• **WORK TO COMPLETE**:
Where an image occurs, skip it and print the rest of the records verbatim.

※

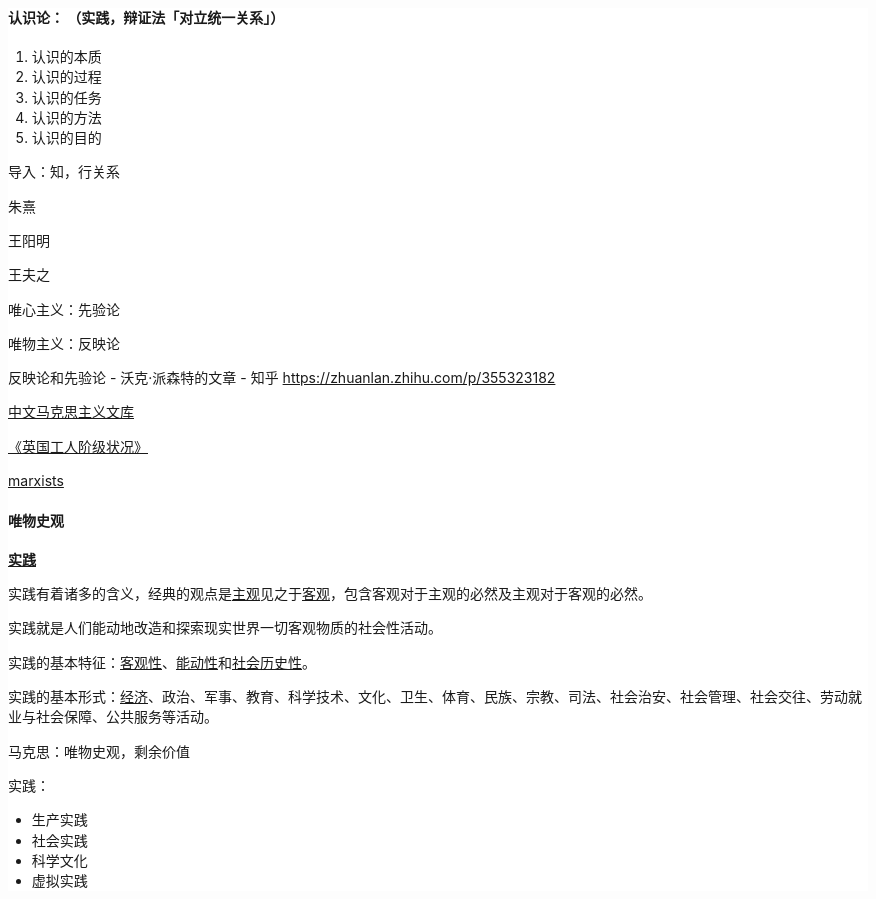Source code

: #### 认识论： （实践，辩证法「对立统一关系」）

1. 认识的本质
2. 认识的过程
3. 认识的任务
4. 认识的方法
5. 认识的目的



导入：知，行关系

朱熹

王阳明

王夫之



唯心主义：先验论

唯物主义：反映论

反映论和先验论 - 沃克·派森特的文章 - 知乎 https://zhuanlan.zhihu.com/p/355323182



[中文马克思主义文库](https://www.marxists.org/chinese/index.html)

[《英国工人阶级状况》](https://www.marxists.org/chinese/engels/1844-1845/index.htm)

[marxists](https://www.marxists.org)



#### 唯物史观



[**实践**](https://baike.baidu.com/item/实践/5800441)

实践有着诸多的含义，经典的观点是[主观](https://baike.baidu.com/item/主观/3181134?fromModule=lemma_inlink)见之于[客观](https://baike.baidu.com/item/客观/3181365?fromModule=lemma_inlink)，包含客观对于主观的必然及主观对于客观的必然。

实践就是人们能动地改造和探索现实世界一切客观物质的社会性活动。

实践的基本特征：[客观性](https://baike.baidu.com/item/客观性/10097163?fromModule=lemma_inlink)、[能动性](https://baike.baidu.com/item/能动性/107074?fromModule=lemma_inlink)和[社会历史性](https://baike.baidu.com/item/社会历史性/16029197?fromModule=lemma_inlink)。

实践的基本形式：[经济](https://baike.baidu.com/item/经济/403149?fromModule=lemma_inlink)、政治、军事、教育、科学技术、文化、卫生、体育、民族、宗教、司法、社会治安、社会管理、社会交往、劳动就业与社会保障、公共服务等活动。





马克思：唯物史观，剩余价值

实践：

- 生产实践
- 社会实践
- 科学文化
- 虚拟实践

※

• **SOLUTION FOR THIS PROBLEM**:
Source code

: #### 认识论： （实践，辩证法「对立统一关系」）

1. 认识的本质
2. 认识的过程
3. 认识的任务
4. 认识的方法
5. 认识的目的



导入：知，行关系

朱熹

王阳明

王夫之



唯心主义：先验论

唯物主义：反映论

反映论和先验论 - 沃克·派森特的文章 - 知乎 https://zhuanlan.zhihu.com/p/355323182



[中文马克思主义文库](https://www.marxists.org/chinese/index.html)

[《英国工人阶级状况》](https://www.marxists.org/chinese/engels/1844-1845/index.htm)

[marxists](https://www.marxists.org)



#### 唯物史观



[**实践**](https://baike.baidu.com/item/实践/5800441)

实践有着诸多的含义，经典的观点是[主观](https://baike.baidu.com/item/主观/3181134?fromModule=lemma_inlink)见之于[客观](https://baike.baidu.com/item/客观/3181365?fromModule=lemma_inlink)，包含客观对于主观的必然及主观对于客观的必然。

实践就是人们能动地改造和探索现实世界一切客观物质的社会性活动。

实践的基本特征：[客观性](https://baike.baidu.com/item/客观性/10097163?fromModule=lemma_inlink)、[能动性](https://baike.baidu.com/item/能动性/107074?fromModule=lemma_inlink)和[社会历史性](https://baike.baidu.com/item/社会历史性/16029197?fromModule=lemma_inlink)。

实践的基本形式：[经济](https://baike.baidu.com/item/经济/403149?fromModule=lemma_inlink)、政治、军事、教育、科学技术、文化、卫生、体育、民族、宗教、司法、社会治安、社会管理、社会交往、劳动就业与社会保障、公共服务等活动。





马克思：唯物史观，剩余价值

实践：

- 生产实践
- 社会实践
- 科学文化
- 虚拟实践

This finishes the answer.